Which of course sets up the biggest proposition of all: Don making the case to Betty that he's not an adulterer. This confrontation has been a long time coming, and in the spirit of what I wrote above about wanting the story to progress past the obvious, I'm glad everything boiled over this week. (Let me reiterate that I'm not one of those that thinks Mad Men moves to slow, because I'm interested in much more about the show than its plotting; but the hide-and-seek aspects of Betty and Don's marriage have rarely been Mad Men's most fruitful territory.) I was especially creeped out by the scene where Betty digs through Don's desk and finds scraps of paper on which he's scribbled his observations about human nature–including one from Season One, for a pitch to Right Guard. ("What do women want? An excuse to get closer.")
Betty, already annoyed that Don used her as a test case for the typical suburban housewife on a Heineken campaign, is now faced with the prospect that everything about her husband's storied charm has been scribbled out on bar napkins before being tried out on her. When Betty calls Don and tells him not come home after seeing Jimmy Barrett's Utz commercial on TV, I don't think she's inspired by her memory of Jimmy telling her about Don's affair with Bobbie. I think she's realizing that with Don, everything's a pitch.
-A few words on "The Gold Violin:" I thought it was a good-to-great episode, knocked down a notch by the plot business surrounding the Rothko painting, which struck me as a little sitcom-y. But it was great to see more of Ken, and Sal; and I found Sally's casual question at the picnic ("Are we rich?") to be surprisingly profound, especially since it comes after shots of Don sitting uncomfortably in his new car, and before shots where he tosses his beer can casually away and leaves his picnic garbage on the ground. And then, of course, the vomit: a nice touch that elevated the episode from a "B+" to an "A-."

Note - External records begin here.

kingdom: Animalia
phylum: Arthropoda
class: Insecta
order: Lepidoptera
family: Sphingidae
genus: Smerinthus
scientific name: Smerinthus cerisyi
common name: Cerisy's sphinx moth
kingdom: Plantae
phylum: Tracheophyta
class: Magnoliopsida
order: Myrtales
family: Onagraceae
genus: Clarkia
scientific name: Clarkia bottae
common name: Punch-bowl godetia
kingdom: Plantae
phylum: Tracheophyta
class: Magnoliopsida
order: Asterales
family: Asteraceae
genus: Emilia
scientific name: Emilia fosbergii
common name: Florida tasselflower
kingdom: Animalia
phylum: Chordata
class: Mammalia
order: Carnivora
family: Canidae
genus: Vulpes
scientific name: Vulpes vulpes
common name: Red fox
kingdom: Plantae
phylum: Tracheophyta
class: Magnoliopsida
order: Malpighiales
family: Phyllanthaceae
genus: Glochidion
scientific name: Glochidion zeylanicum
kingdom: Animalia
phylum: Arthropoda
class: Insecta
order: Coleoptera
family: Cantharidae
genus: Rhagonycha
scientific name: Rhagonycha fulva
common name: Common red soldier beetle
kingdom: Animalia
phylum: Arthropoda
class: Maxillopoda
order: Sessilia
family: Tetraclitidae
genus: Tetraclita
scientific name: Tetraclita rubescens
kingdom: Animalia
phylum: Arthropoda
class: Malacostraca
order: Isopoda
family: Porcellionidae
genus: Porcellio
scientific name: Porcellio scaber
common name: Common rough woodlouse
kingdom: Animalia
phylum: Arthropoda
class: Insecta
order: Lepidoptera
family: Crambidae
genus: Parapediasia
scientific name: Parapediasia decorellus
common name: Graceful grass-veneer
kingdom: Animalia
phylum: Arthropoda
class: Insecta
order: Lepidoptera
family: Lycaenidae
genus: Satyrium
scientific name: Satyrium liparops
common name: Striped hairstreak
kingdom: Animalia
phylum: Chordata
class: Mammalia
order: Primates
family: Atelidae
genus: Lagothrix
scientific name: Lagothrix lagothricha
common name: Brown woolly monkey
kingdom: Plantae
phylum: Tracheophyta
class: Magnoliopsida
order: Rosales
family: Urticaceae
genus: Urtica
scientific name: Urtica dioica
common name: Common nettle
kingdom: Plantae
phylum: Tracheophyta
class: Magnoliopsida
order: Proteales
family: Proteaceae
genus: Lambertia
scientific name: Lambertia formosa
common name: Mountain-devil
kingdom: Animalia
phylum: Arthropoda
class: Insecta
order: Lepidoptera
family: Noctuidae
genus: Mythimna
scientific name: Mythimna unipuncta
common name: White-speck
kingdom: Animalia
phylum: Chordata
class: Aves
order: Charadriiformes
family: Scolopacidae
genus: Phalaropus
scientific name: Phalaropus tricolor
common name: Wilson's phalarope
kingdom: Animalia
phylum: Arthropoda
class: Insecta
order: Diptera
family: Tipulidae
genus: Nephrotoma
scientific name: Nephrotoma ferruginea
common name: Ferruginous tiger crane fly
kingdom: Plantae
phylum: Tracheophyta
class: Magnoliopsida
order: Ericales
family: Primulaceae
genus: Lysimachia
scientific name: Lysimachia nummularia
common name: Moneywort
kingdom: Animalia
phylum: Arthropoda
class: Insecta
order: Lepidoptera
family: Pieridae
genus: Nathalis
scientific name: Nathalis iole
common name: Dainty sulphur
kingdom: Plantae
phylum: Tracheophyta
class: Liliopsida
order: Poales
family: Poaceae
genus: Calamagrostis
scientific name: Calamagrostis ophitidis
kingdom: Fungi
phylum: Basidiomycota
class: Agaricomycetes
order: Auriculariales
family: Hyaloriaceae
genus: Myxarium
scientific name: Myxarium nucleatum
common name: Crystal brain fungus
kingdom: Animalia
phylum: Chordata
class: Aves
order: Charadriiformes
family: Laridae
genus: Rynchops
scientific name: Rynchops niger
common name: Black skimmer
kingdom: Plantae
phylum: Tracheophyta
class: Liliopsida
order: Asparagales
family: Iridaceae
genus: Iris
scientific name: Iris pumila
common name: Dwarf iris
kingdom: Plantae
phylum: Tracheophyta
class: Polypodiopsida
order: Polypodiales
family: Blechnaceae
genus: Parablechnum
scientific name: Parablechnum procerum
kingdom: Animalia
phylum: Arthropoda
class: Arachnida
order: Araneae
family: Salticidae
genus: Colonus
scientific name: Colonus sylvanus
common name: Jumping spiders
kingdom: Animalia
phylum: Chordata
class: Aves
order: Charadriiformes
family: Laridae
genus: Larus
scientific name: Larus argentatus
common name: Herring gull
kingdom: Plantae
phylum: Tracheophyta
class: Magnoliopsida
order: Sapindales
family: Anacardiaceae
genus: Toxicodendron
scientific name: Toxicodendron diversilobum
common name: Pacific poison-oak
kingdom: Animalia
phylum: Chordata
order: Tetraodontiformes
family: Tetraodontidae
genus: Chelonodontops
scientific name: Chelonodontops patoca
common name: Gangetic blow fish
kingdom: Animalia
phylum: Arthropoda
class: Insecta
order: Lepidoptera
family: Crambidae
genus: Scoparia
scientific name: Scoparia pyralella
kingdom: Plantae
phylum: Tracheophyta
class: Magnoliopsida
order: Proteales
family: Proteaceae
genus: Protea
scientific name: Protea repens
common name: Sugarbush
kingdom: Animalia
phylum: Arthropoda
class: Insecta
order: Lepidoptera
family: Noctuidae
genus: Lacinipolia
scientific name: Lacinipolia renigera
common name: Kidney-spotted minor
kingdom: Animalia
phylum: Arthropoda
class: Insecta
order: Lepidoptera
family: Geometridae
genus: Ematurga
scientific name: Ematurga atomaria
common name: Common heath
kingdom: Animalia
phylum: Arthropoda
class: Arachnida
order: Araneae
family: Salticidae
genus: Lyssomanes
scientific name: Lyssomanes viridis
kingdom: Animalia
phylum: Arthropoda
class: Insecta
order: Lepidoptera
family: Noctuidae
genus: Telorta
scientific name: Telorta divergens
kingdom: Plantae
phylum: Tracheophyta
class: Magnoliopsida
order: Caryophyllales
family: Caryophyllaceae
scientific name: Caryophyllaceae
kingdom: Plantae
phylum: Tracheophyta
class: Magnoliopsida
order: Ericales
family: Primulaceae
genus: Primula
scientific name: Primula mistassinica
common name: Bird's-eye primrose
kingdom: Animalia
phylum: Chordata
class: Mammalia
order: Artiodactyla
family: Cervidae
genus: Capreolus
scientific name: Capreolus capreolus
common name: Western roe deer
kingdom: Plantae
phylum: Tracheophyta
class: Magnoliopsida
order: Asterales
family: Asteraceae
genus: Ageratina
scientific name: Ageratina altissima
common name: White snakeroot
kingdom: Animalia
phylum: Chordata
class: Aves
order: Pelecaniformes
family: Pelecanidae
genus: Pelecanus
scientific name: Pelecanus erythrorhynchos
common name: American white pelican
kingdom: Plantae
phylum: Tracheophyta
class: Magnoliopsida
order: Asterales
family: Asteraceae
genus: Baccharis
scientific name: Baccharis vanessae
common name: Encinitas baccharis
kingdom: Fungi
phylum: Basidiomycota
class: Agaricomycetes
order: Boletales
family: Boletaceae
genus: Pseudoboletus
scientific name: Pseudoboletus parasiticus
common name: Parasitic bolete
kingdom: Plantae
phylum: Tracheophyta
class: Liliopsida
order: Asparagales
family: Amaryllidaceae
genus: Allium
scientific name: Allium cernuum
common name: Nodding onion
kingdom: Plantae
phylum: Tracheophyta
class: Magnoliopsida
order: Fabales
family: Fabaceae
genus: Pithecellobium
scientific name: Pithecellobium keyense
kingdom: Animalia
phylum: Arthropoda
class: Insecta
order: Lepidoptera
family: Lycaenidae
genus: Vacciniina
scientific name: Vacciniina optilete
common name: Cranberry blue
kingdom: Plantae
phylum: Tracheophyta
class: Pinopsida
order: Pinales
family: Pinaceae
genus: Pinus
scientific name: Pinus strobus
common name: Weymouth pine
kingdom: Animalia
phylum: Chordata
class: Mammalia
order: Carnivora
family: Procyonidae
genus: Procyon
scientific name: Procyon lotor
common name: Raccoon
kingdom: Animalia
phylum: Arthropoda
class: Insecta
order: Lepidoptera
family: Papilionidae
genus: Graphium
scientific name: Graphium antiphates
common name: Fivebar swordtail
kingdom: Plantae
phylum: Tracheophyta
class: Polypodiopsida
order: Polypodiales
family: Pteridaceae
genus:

-When Pete commented that Heineken would sell to rich hostesses because "housewives love green," I started thinking about Adam Curtis' documentary A Century Of Self, which I watched the first hour of on my iPod while flying up to Toronto. It's a four-hour examination of the history and invisible influence of public relations, as practiced by Edward Bernays, the American-based nephew of Sigmund Freud. Bernays was all about understanding (or even manufacturing) unconscious desires, then positioning products (and politicians) such that they promised to satisfy those desires. He was a Don Draper without the "lost little boy" angle.
-I liked Peggy's careful phrase-making when she insisted that her flyer image of boys dancing with girls offers "the promise of the kind of hand-holding that leads to marriage."
-Of course the show Betty is watching when she sees Jimmy Barrett's Utz ad is Make Room For Daddy.
-Sally stumbles across Betty passed out in her bedroom, looking drunk, disheveled and sour. I'm sure she knows how mommy feels.